Pensioni: quanto si perde con il contratto di espansione?

Le pensioni con il contratto di espansione offrono la possibilità di usufruire di un’uscita anticipata dal mondo del lavoro. Vediamo come poterne approfittare, e gli svantaggi.
Pensioni e contratto di espansione
Pensioni e contratto di espansione

Le pensioni sono tanto attese dai lavoratori che hanno speso una vita nella loro attività lavorativa. Specialmente quando si tratta di categorie che svolgono lavori usuranti, l’entrata anticipata in pensione è vista come uno splendido miraggio. Ora uscendo in tempi anticipati, si rischia di vedere andare in fumo un quarto delle spettanze. Vediamo i vantaggi e le lacune dell’uscita anticipata, dal mondo del lavoro e quanto si perde con il contratto di espansione.

Pensioni e contratto di espansione, come funziona?

Le Aziende di grandi dimensioni possono adottare il cosiddetto contratto di espansione, che prevede la possibilità di andare in pensione con 60 mesi di anticipo.

Il Decreto sostegni ha abbassato la soglia aziendale a 100 impiegati, per rendere accessibile tale opportunità.

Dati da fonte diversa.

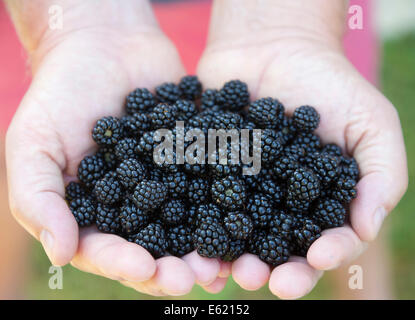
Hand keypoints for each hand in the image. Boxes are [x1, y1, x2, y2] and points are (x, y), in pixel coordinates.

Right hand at [6, 0, 227, 295]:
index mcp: (93, 211)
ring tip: (224, 265)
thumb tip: (60, 253)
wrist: (106, 46)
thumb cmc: (61, 94)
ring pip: (188, 226)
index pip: (106, 250)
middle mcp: (134, 206)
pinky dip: (228, 203)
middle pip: (153, 248)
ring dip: (206, 248)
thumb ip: (38, 197)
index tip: (146, 270)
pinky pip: (212, 186)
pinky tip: (246, 219)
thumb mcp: (34, 143)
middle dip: (173, 267)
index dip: (124, 264)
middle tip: (196, 278)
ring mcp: (168, 185)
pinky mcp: (195, 162)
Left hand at [197, 0, 407, 297]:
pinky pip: (195, 197)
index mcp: (316, 204)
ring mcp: (236, 191)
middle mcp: (275, 205)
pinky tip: (183, 233)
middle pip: (272, 248)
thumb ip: (380, 177)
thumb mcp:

Ma i sindacati hanno lanciato l’allarme sul provvedimento che consentirebbe di andare in pensione già a 62 anni, e non più a 67.

Il contratto di espansione ha visto la luce nel 2019 ed era destinato esclusivamente a quelle aziende che avevano in forze 1000 dipendenti. Successivamente è andato a comprendere anche aziende con 250 dipendenti. Si potrebbe profilare però la possibilità per il neo pensionato, la possibilità di vedersi tagliato l’assegno pensionistico addirittura di un quarto. In alcuni casi poi si potrebbe subire una perdita economica che potrebbe sfiorare gli 80 mila euro. Il decreto Crescita è stato formulato dal Governo al fine di andare ad operare un rinnovamento dei dipendenti aziendali, favorendo l’ingresso a giovani lavoratori. Tale ingresso prevede un alleggerimento degli oneri fiscali, per favorire una staffetta generazionale.

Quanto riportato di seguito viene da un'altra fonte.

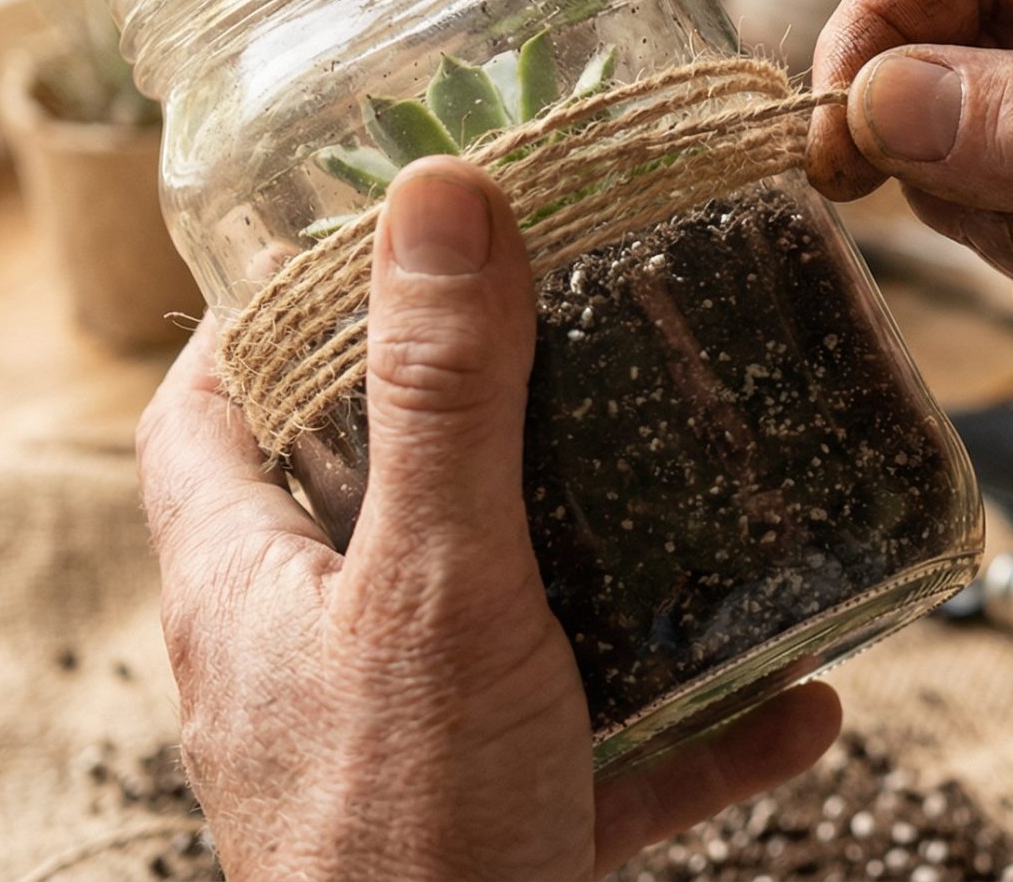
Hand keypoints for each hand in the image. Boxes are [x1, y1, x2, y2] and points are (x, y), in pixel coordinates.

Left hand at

Lo scivolo pensionistico per coloro che ormai sono prossimi al pensionamento, è accessibile sia per chi ha compiuto i 62 anni di età e vorrebbe anticipare la pensione di 5 anni, sia a chi ha maturato il diritto di accesso alla pensione anticipata.

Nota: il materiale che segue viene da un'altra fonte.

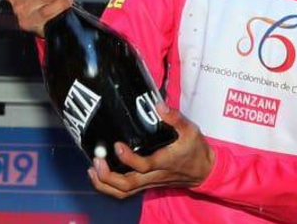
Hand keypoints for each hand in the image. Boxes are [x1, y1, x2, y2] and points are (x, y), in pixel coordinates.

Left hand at [87, 102, 214, 198]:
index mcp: (165, 162)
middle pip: (127, 184)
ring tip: (93, 169)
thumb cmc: (195, 149)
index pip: (144, 166)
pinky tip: (98, 174)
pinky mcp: (146, 184)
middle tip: (96, 160)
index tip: (117, 146)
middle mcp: (154, 175)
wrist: (203, 170)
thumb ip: (174, 117)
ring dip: (105, 184)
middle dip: (108, 176)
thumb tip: (158, 105)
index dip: (129, 159)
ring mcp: (149, 182)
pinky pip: (125, 191)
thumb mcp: (190, 130)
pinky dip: (109, 186)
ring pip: (123, 191)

Le aziende che vorranno utilizzare tale strumento governativo enunciato nel decreto, dovranno però assumersi l’impegno di andare ad assumere 1 lavoratore, ogni 3 nuovi pensionati.

Quanto si perde nell’assegno pensionistico con il contratto di espansione?

I lavoratori sempre più spesso però sono presi da dubbi riguardanti l’effettiva convenienza nel poter approfittare dello scivolo pensionistico offerto dal Governo. Infatti secondo i sindacati i lavoratori che si avviano a questa tipologia di pensione potrebbero accusare una forte perdita economica.

Si andrebbe a perdere l’incidenza della maturazione del Tfr in relazione agli ultimi anni di carriera, in quanto non vi sarebbe maturazione. Inoltre andrebbero a mancare anche il versamento dei contributi previdenziali, che farebbero alleggerire l’assegno pensionistico.

A quanto risulta dai calcoli effettuati lasciare il proprio lavoro a 62 anni ossia 5 anni di anticipo, andrebbe ad incidere in maniera negativa con un -22%. Tale stima è stata fatta sulla base di uno stipendio netto pari a €2 mila. Pertanto si andrebbe a verificare un taglio pari al 22% nell’immediato, e del 10/15% nel corso degli anni a venire. Le previsioni di una perdita economica a seguito dell’entrata in pensione anticipata, con le modalità oggi in atto porterebbero al lavoratore ad assistere ad una perdita pari a €80 mila euro (€122 lordi). Queste sono le stime elaborate dai sindacati che non vedono di certo di buon occhio lo scivolo anticipato, almeno non in queste modalità. Tale previsione è data dalla stima di vita che ormai attesta la media intorno agli 82 anni.